Here's a thought. A student in Philadelphia (close to where I used to live) received a perfect 2400 on her Scholastic Aptitude Test recently. To what did she attribute her high score? Well, she has read a lot ever since she was in primary school. But more importantly, she LIKES to read. Have you noticed that you often do well in a subject or a sport or just about any activity if you actually enjoy doing it? I think that's just common sense, but since I have a background in social science research, I'm sure hundreds of researchers have done studies to test out this "hypothesis."
"But how did she get a perfect score on the math section," you might be thinking. Well, she also likes to read math books too. Think about it. Reading is reading, so if you read a book about math or science, and enjoy what you're reading, even if the book has "exercises" or "tests" for you to complete, the chances are you will do well on those too.

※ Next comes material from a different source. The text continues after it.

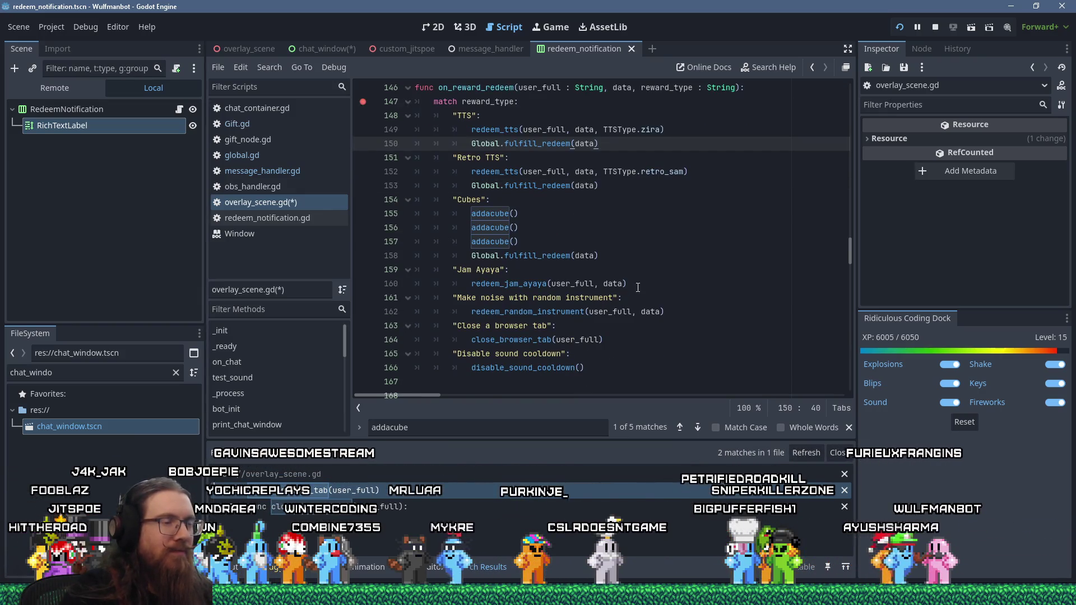
click(668, 288)
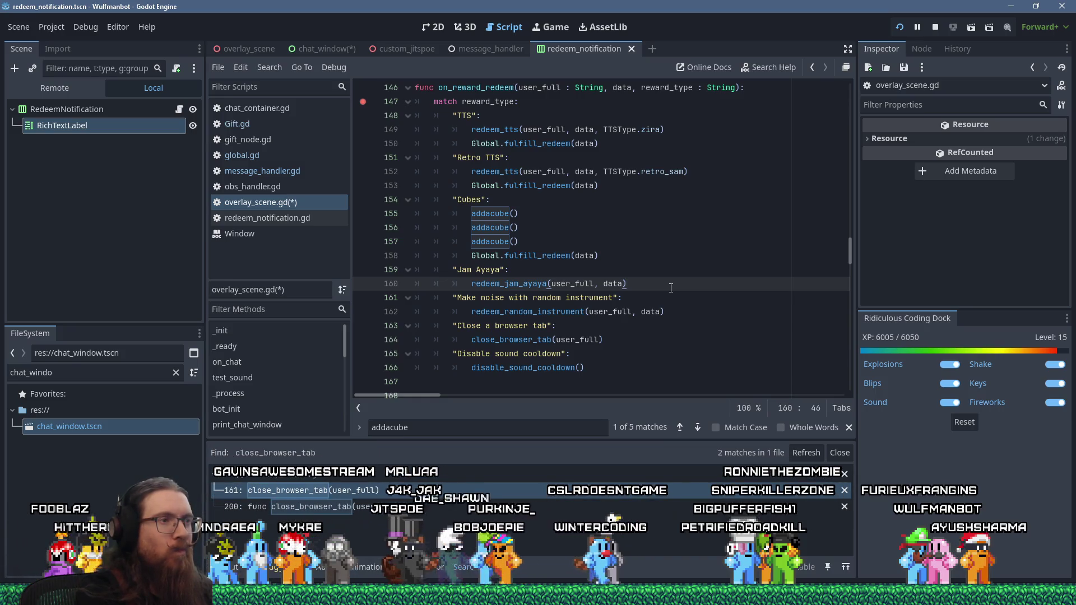
key(Down)
key(Down)
key(Down)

One way people prepare for the SAT is through "mnemonics," which is a term used to describe a tool to help you remember. You may be able to memorize formulas like PEMDAS "Please excuse my Dear Aunt Sally," which, if you've ever studied algebra might be something your teacher taught you to help recall the chronology of functions in solving an equation, but it won't help you with most anything else, because you are not truly understanding why you're doing what you're doing. Here are two mnemonics I learned in school: HOMES and BANGS. OK, the first is designed to help you remember the names of the five Great Lakes on the Canadian/U.S. border: Huron, Ontario, Michigan, Erie, and Superior. Now that's something great to have in your memory bank, right? Mmmm..Can't say I've had much use for that one. BANGS is a device to help you remember which types of adjectives go before the noun in French. And they are adjectives that refer to beauty, age, number, gender, and size. However, if you end up studying a language using this type of device, you might end up disliking the subject. So, my advice is to find ways of liking learning.